SELECTED TEXT:

++++++++++

Overview
This tutorial demonstrates how to use Ragas to evaluate the quality of your Contextual AI’s Retrieval Augmented Generation (RAG) agents. The purpose of this notebook is to show the flexibility of Contextual AI’s platform to support external evaluation approaches. The approach shown here with Ragas can be used similarly with other evaluation tools.What is Ragas?
Ragas is an open-source evaluation framework specifically designed for RAG systems. It provides several important metrics to assess the quality of both the retrieval and generation components:- Faithfulness - Measures if the generated answer is factually consistent with the retrieved context
- Context Relevancy - Evaluates if the retrieved passages are relevant to the question
- Context Recall - Checks if all information needed to answer the question is present in the context
- Answer Relevancy - Assesses if the generated answer is relevant to the question
This tutorial assumes you already have a Contextual AI Agent setup. If you haven’t, please follow the Contextual AI Platform Quickstart
Scope
This tutorial can be completed in under 30 minutes and covers:- Setting up the Ragas evaluation environment
- Preparing evaluation datasets
- Querying Contextual AI RAG agents
- Calculating RAGAS metrics:
- Faithfulness: Measures factual consistency with retrieved context
- Context Recall: Evaluates completeness of retrieved information
- Answer Accuracy: Assesses match with reference answers
- Analyzing and exporting evaluation results
Prerequisites
- Contextual AI API Key
- OpenAI API Key (for RAGAS evaluation)
- Python 3.8+
- Required dependencies (listed in
requirements.txt)

++++++++++

SUPPLIED RECORDS:
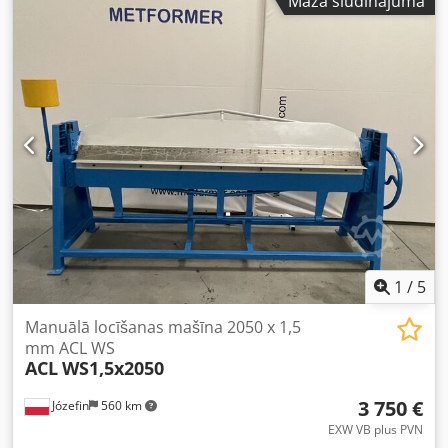
Mazā sludinājuma
platums – 2050 mm Svars – 400 kg Dkodpfx Absy Dr Etsver
Piederumi – rullveida šķēres (līdz 1,0 mm)
1
/
5
Manuālā locīšanas mašīna 2050 x 1,5
mm ACL WS
ACL
WS1,5x2050
3 750 €
Józefin
560 km
EXW VB plus PVN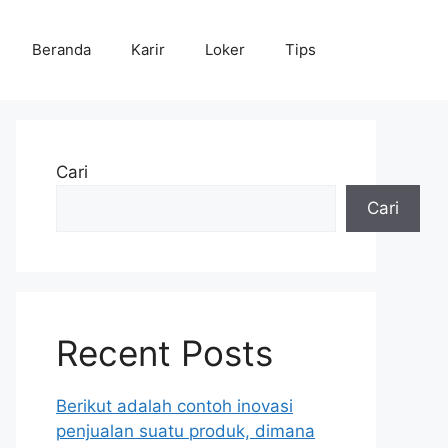
Beranda
Karir
Loker
Tips
Cari
Cari
Recent Posts
Berikut adalah contoh inovasi
penjualan suatu produk, dimana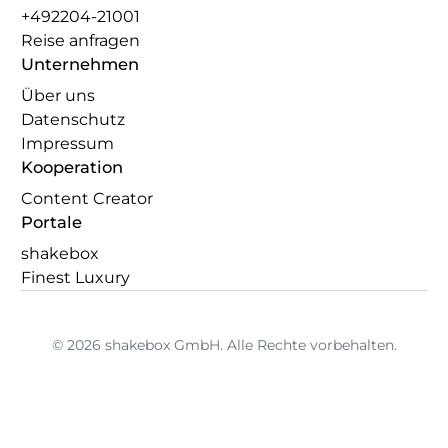
+492204-21001
Reise anfragen
Unternehmen
Über uns
Datenschutz
Impressum
Kooperation
Content Creator
Portale
shakebox
Finest Luxury
© 2026 shakebox GmbH. Alle Rechte vorbehalten.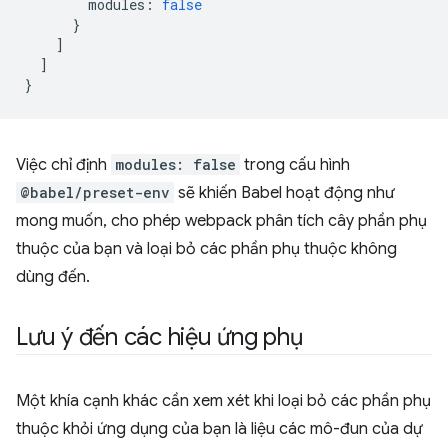
modules
:
false
}
]
]
}
Việc chỉ định
modules: false
trong cấu hình
@babel/preset-env
sẽ khiến Babel hoạt động như
mong muốn, cho phép webpack phân tích cây phần phụ
thuộc của bạn và loại bỏ các phần phụ thuộc không
dùng đến.
Lưu ý đến các hiệu ứng phụ
Một khía cạnh khác cần xem xét khi loại bỏ các phần phụ
thuộc khỏi ứng dụng của bạn là liệu các mô-đun của dự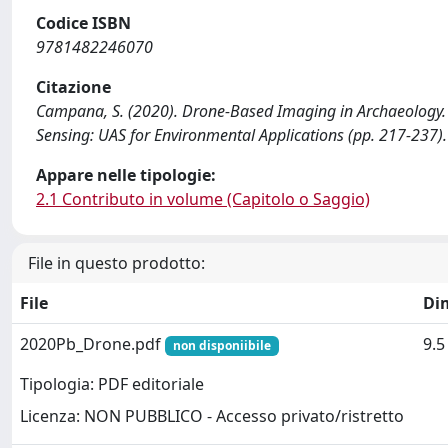
Codice ISBN
9781482246070
Citazione
Campana, S. (2020). Drone-Based Imaging in Archaeology. 
Sensing: UAS for Environmental Applications (pp. 217-237).
Appare nelle tipologie:
2.1 Contributo in volume (Capitolo o Saggio)
File in questo prodotto:
File
Di
2020Pb_Drone.pdf
9.
non disponiibile
Tipologia: PDF editoriale
Licenza: NON PUBBLICO - Accesso privato/ristretto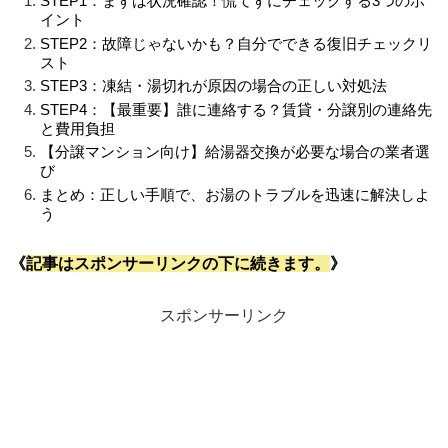
STEP1：まずは状況確認！慌てずにチェックする3つのポ
イント
STEP2：故障じゃないかも？自分でできる復旧チェックリ
スト
STEP3：凍結・湯切れが原因の場合の正しい対処法
STEP4：【最重要】誰に連絡する？賃貸・分譲別の連絡先
と費用負担
【分譲マンション向け】給湯器交換が必要な場合の業者選
び
まとめ：正しい手順で、お湯のトラブルを迅速に解決しよ
う
《
記事はスポンサーリンクの下に続きます。
》
スポンサーリンク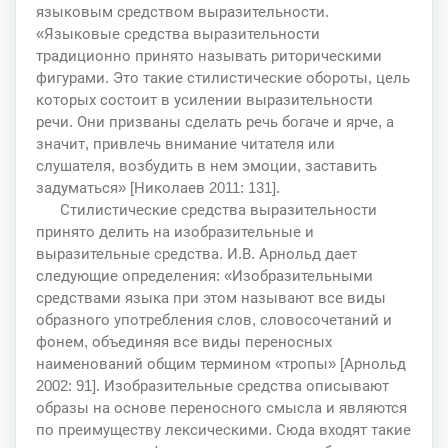
языковым средством выразительности.
«Языковые средства выразительности
традиционно принято называть риторическими
фигурами. Это такие стилистические обороты, цель
которых состоит в усилении выразительности
речи. Они призваны сделать речь богаче и ярче, а
значит, привлечь внимание читателя или
слушателя, возбудить в нем эмоции, заставить
задуматься» [Николаев 2011: 131].
Стилистические средства выразительности
принято делить на изобразительные и
выразительные средства. И.В. Арнольд дает
следующие определения: «Изобразительными
средствами языка при этом называют все виды
образного употребления слов, словосочетаний и
фонем, объединяя все виды переносных
наименований общим термином «тропы» [Арнольд
2002: 91]. Изобразительные средства описывают
образы на основе переносного смысла и являются
по преимуществу лексическими. Сюда входят такие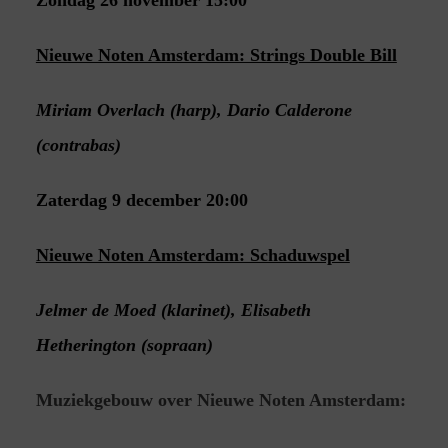
Nieuwe Noten Amsterdam: Strings Double Bill
Miriam Overlach (harp), Dario Calderone
(contrabas)
Zaterdag 9 december 20:00
Nieuwe Noten Amsterdam: Schaduwspel
Jelmer de Moed (klarinet), Elisabeth
Hetherington (sopraan)
Muziekgebouw over Nieuwe Noten Amsterdam: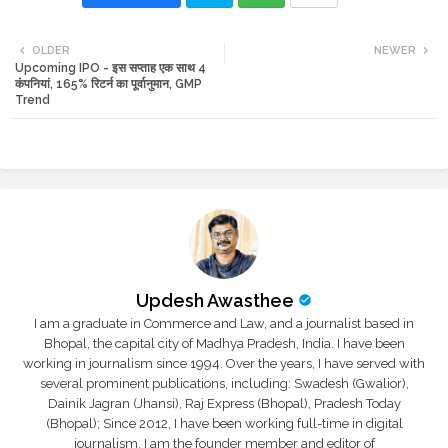
Twi
Wh
OLDER
NEWER
Upcoming IPO - इस सप्ताह एक साथ 4
tte
ats
कंपनियां, 165% रिटर्न का पूर्वानुमान, GMP
Trend
r
app
Updesh Awasthee
I am a graduate in Commerce and Law, and a journalist based in
Bhopal, the capital city of Madhya Pradesh, India. I have been
working in journalism since 1994. Over the years, I have served with
several prominent publications, including: Swadesh (Gwalior),
Dainik Jagran (Jhansi), Raj Express (Bhopal), Pradesh Today
(Bhopal); Since 2012, I have been working full-time in digital
journalism. I am the founder member and editor of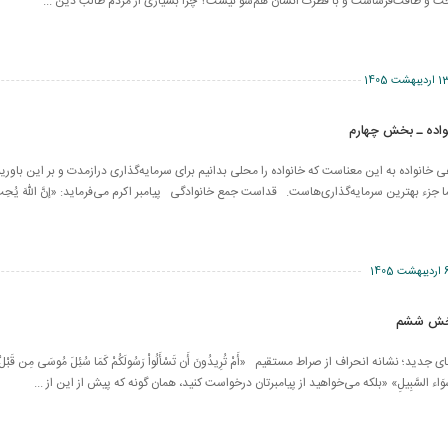
ت و طاقت‌فرساست و با فطرت انسان هم‌سو نیست؟ چرا بسیاری از مردم طالب دین ...
اردیبهشت 1405
واده ـ بخش چهارم
خانواده به این معناست که خانواده را محلی بدانیم برای سرمایه‌گذاری درازمدت و بر این باوری
جزء بهترین سرمایه‌گذاری‌هاست. قداست جمع خانوادگی پیامبر اکرم می‌فرماید: «إنَّ اللّهَ يُحِبُّ 
بهشت 1405
بخش ششم
؛ نشانه انحراف از صراط مستقیم «أَمْ تُرِيدُونَ أَن تَسْأَلُواْ رَسُولَكُمْ كَمَا سُئِلَ مُوسَى مِن قَبْلُ وَمَن 
َلَّ سَوَاء السَّبِيلِ» «بلکه می‌خواهید از پیامبرتان درخواست کنید، همان گونه که پیش از این از ...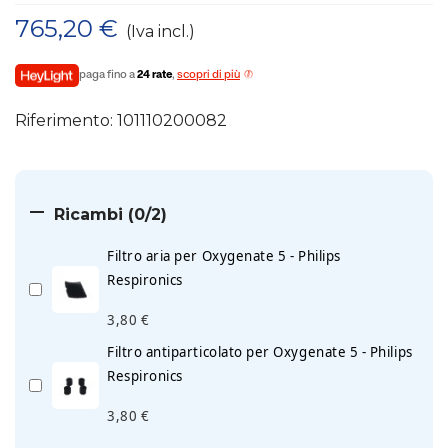
765,20 €
(Iva incl.)
paga fino a
24 rate
,
scopri di più
Riferimento:
101110200082

Ricambi
(0/2)
Filtro aria per Oxygenate 5 - Philips
Respironics
3,80 €
Filtro antiparticolato per Oxygenate 5 - Philips
Respironics
3,80 €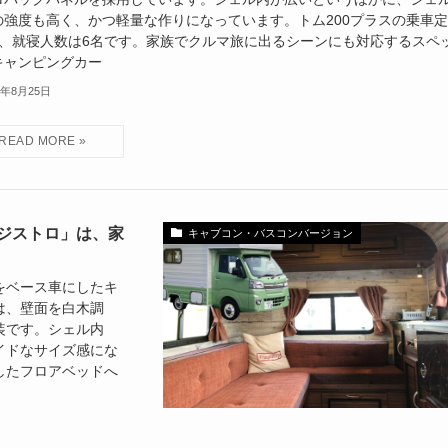
の強度も高く、かつ軽量な作りになっています。トム200プラスの乗車
名、就寝人数は6名です。家族でクルマ旅に出るシーンにも対応するスペ
キャンピングカー
2年8月25日
ジストロ」は、家
キャブコン・バスコンバージョン
をベース車にしたキ
は、壁面を白木調
装です。シェル内
イドなサイズ感にな
したフロアベッドへ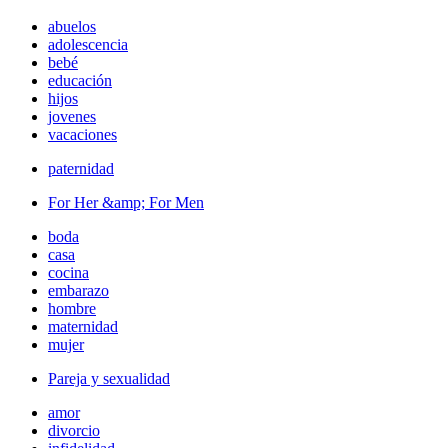
abuelos
adolescencia
bebé
educación
hijos
jovenes
vacaciones
paternidad
For Her &amp; For Men
boda
casa
cocina
embarazo
hombre
maternidad
mujer
Pareja y sexualidad
amor
divorcio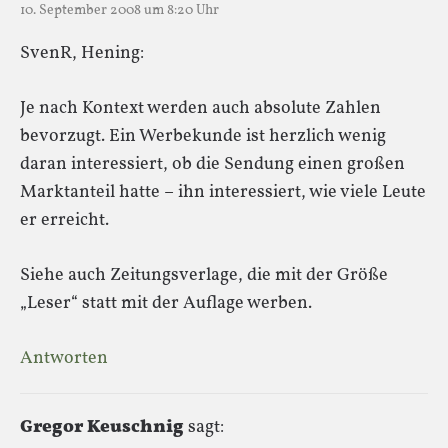
10. September 2008 um 8:20 Uhr
SvenR, Hening:
Je nach Kontext werden auch absolute Zahlen
bevorzugt. Ein Werbekunde ist herzlich wenig
daran interessiert, ob die Sendung einen großen
Marktanteil hatte – ihn interessiert, wie viele Leute
er erreicht.
Siehe auch Zeitungsverlage, die mit der Größe
„Leser“ statt mit der Auflage werben.
Antworten
Gregor Keuschnig
sagt: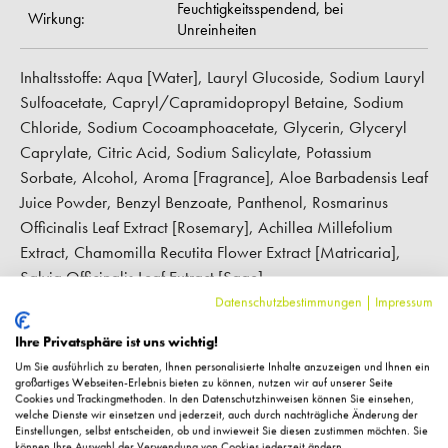
Feuchtigkeitsspendend,
bei
Wirkung:
Unreinheiten
Inhaltsstoffe: Aqua [Water], Lauryl Glucoside, Sodium Lauryl
Sulfoacetate, Capryl/Capramidopropyl Betaine, Sodium
Chloride, Sodium Cocoamphoacetate, Glycerin, Glyceryl
Caprylate, Citric Acid, Sodium Salicylate, Potassium
Sorbate, Alcohol, Aroma [Fragrance], Aloe Barbadensis Leaf
Juice Powder, Benzyl Benzoate, Panthenol, Rosmarinus
Officinalis Leaf Extract [Rosemary], Achillea Millefolium
Extract, Chamomilla Recutita Flower Extract [Matricaria],
Salvia Officinalis Leaf Extract [Sage]
Datenschutzbestimmungen
|
Impressum
Hersteller-Kontaktinformationen
Ihre Privatsphäre ist uns wichtig!
Um Sie ausführlich zu beraten, Ihnen personalisierte Inhalte anzuzeigen und Ihnen ein
großartiges Webseiten-Erlebnis bieten zu können, nutzen wir auf unserer Seite
Cookies und Trackingmethoden. In den Datenschutzhinweisen können Sie einsehen,
Kundenbewertungen
welche Dienste wir einsetzen und jederzeit, auch durch nachträgliche Änderung der
Einstellungen, selbst entscheiden, ob und inwieweit Sie diesen zustimmen möchten. Sie
können Ihre Auswahl der Verwendung von Cookies jederzeit ändern.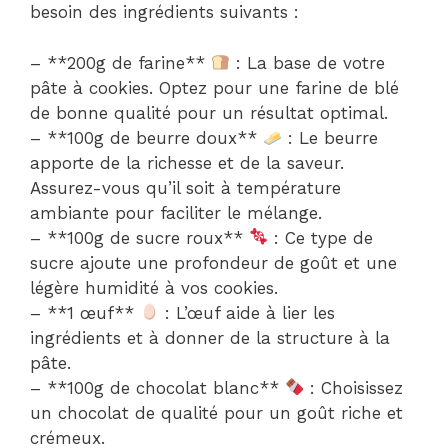
besoin des ingrédients suivants :
– **200g de farine**
: La base de votre
pâte à cookies. Optez pour une farine de blé
de bonne qualité pour un résultat optimal.
– **100g de beurre doux**
: Le beurre
apporte de la richesse et de la saveur.
Assurez-vous qu’il soit à température
ambiante pour faciliter le mélange.
– **100g de sucre roux**
: Ce type de
sucre ajoute une profondeur de goût et une
légère humidité à vos cookies.
– **1 œuf**
: L’œuf aide à lier les
ingrédients et à donner de la structure à la
pâte.
– **100g de chocolat blanc**
: Choisissez
un chocolat de qualité pour un goût riche et
crémeux.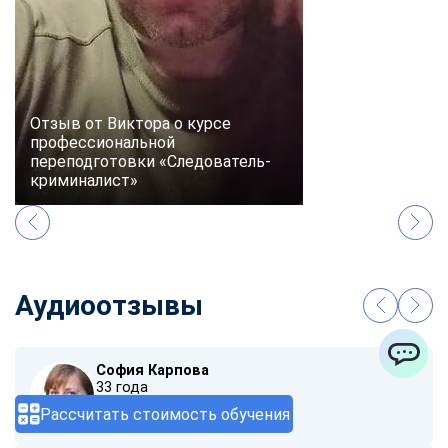
Отзыв от Виктора о курсе
профессиональной
переподготовки «Следователь-
криминалист»
Аудиоотзывы
София Карпова
ChatApp
33 года
Рассчитать стоимость обучения
00:00
/ 01:40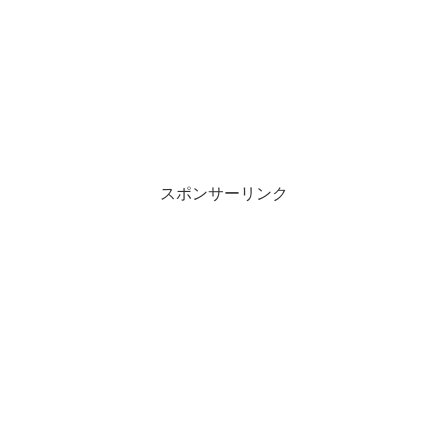
スポンサーリンク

++++++++++

REQUIRED ACTION 1: In the tutorial on evaluating Contextual AI agents with Ragas, which API key is needed for the RAGAS evaluation besides the Contextual AI key?
REQUIRED ACTION 2: Carry on the tutorial on evaluating Contextual AI agents with Ragas, starting after its final line.

WRITTEN RESPONSE 1: An OpenAI API key.

WRITTEN RESPONSE 2:
Environment Setup
Before running the notebook, install the required packages below. These libraries provide tracking, evaluation, export capabilities, and LLM access.Required Packages
- langfuse – Tracking and observability
- ragas – Core evaluation framework
- openpyxl – Enables exporting results to Excel
- openai – Provides LLM access (used internally by RAGAS)
- langchain-openai – LangChain integration with OpenAI
- langchain-contextual – Connects LangChain to Contextual AI
You may need to restart the kernel to use updated packages.
Import Dependencies
With the environment ready, we can import the necessary libraries and initialize our clients. The imports are grouped for clarity and maintainability:Import Structure
- Standard library imports — Core Python functionality
- Third-party imports — Data processing and API interaction
- RAGAS imports — Evaluation metrics and utilities
- Client initialization — Contextual AI client and the evaluator LLM
Contextual AI uses GPT-4o as the evaluator model, as high-quality evaluation depends on the model’s ability to understand nuance, interpret context, and accurately compare textual information.